● **Set exercise 1**: Output the EU comment thread word for word, starting at the words "The UK voted" and ending after the words "adapt or die.".

= = = = = = =

Democratising the fundamentally undemocratic top-down EU institutions would be a start. The European project has always been a fraudulent one. Let the people decide if they even want a united Europe. The answer I suspect would be something along the lines of: a free-trade are yes, a federal super-state, most definitely not.

Jeff Todd says:
27 June 2011

Agreed Mehran.

The UK voted for a free trade area and were promised no outsiders setting laws, taxes or dictating to us.

Back to 1973 - or better off out.

J.A.S says:
27 June 2011

I've always traditionally been very anti-EU, but with regards to free-trade and environmental policy, it really is very positive - to the extent that UKIP argue to keep those aspects. To have our environmetal policies dictated from someone unelected means we can actually make some progress on things like air pollution or emissions, when dealing with them is a generally unpopular idea (see America)

Richard Manns says:
27 June 2011

Major parties do what they've always done, which is adapt or die.

= = = = = = =

● **Set exercise 2**: In the rows below, take the lines from the one containing "country: Chile" through the one containing "state / province: Montana", both included, and format them as a JSON list of strings with one string per line and blank lines omitted.

● **Data**:
= = = = = = =

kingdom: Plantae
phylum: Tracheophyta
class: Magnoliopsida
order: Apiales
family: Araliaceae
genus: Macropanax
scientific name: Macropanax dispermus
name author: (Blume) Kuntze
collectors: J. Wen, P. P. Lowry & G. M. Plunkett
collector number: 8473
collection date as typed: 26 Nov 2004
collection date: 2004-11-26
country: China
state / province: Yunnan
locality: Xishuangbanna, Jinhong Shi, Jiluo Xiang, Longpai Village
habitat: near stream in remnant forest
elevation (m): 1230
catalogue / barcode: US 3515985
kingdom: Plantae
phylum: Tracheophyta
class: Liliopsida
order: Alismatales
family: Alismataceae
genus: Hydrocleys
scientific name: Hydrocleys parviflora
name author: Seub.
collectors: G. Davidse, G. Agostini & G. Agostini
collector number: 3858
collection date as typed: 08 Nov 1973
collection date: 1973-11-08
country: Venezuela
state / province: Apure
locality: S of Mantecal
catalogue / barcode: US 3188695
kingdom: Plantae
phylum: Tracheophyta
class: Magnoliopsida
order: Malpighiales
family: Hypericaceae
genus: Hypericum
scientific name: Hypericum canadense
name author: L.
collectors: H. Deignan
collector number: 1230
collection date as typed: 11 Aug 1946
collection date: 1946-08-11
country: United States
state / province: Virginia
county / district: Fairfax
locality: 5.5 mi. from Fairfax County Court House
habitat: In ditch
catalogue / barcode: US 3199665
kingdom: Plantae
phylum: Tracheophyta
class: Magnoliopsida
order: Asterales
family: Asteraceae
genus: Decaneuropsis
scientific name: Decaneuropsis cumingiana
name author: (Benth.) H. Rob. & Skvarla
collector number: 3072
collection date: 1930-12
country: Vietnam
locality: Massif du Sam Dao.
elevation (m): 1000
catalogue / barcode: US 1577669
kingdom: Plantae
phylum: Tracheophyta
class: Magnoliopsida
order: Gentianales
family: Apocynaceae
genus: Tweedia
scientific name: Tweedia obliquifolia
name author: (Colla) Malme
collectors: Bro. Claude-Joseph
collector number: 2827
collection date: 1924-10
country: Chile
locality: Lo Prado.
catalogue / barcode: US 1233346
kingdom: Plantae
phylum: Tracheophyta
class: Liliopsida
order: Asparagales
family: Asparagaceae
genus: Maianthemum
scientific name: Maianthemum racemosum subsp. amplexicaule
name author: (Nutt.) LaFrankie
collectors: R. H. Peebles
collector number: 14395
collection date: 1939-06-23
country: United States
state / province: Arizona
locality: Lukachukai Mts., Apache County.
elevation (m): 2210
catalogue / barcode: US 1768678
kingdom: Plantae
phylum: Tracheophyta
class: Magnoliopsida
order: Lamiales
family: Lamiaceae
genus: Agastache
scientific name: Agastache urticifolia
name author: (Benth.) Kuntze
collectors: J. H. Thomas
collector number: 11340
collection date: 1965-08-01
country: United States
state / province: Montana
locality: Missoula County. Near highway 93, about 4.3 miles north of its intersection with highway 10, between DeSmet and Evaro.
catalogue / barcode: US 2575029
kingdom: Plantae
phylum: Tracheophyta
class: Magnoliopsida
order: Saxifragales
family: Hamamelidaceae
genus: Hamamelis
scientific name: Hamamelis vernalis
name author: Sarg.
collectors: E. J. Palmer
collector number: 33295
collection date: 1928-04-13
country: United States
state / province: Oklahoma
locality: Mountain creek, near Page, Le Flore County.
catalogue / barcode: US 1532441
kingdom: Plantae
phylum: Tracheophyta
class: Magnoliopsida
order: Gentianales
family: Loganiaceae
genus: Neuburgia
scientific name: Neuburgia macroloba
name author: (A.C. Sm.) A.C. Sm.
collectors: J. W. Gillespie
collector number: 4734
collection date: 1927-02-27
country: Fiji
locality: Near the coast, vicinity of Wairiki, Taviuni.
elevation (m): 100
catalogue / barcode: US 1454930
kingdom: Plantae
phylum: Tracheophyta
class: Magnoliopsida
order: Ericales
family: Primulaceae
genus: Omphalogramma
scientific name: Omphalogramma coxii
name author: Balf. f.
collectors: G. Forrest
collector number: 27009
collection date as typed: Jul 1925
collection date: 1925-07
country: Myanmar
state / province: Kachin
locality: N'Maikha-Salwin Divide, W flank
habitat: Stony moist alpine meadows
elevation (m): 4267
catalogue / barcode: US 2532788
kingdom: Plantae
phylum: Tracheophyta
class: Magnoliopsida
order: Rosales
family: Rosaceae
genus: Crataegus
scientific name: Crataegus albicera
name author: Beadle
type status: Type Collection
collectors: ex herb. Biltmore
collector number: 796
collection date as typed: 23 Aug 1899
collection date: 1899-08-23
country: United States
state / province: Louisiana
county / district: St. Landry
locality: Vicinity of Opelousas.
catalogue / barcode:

= = = = = = =

● **Response 1**:
The UK voted for a free trade area and were promised no outsiders setting laws, taxes or dictating to us.

Back to 1973 - or better off out.

J.A.S says:
27 June 2011

I've always traditionally been very anti-EU, but with regards to free-trade and environmental policy, it really is very positive - to the extent that UKIP argue to keep those aspects. To have our environmetal policies dictated from someone unelected means we can actually make some progress on things like air pollution or emissions, when dealing with them is a generally unpopular idea (see America)

Richard Manns says:
27 June 2011

Major parties do what they've always done, which is adapt or die.

● **Response 2**:
[
  "country: Chile",
  "locality: Lo Prado.",
  "catalogue / barcode: US 1233346",
  "kingdom: Plantae",
  "phylum: Tracheophyta",
  "class: Liliopsida",
  "order: Asparagales",
  "family: Asparagaceae",
  "genus: Maianthemum",
  "scientific name: Maianthemum racemosum subsp. amplexicaule",
  "name author: (Nutt.) LaFrankie",
  "collectors: R. H. Peebles",
  "collector number: 14395",
  "collection date: 1939-06-23",
  "country: United States",
  "state / province: Arizona",
  "locality: Lukachukai Mts., Apache County.",
  "elevation (m): 2210",
  "catalogue / barcode: US 1768678",
  "kingdom: Plantae",
  "phylum: Tracheophyta",
  "class: Magnoliopsida",
  "order: Lamiales",
  "family: Lamiaceae",
  "genus: Agastache",
  "scientific name: Agastache urticifolia",
  "name author: (Benth.) Kuntze",
  "collectors: J. H. Thomas",
  "collector number: 11340",
  "collection date: 1965-08-01",
  "country: United States",
  "state / province: Montana"
]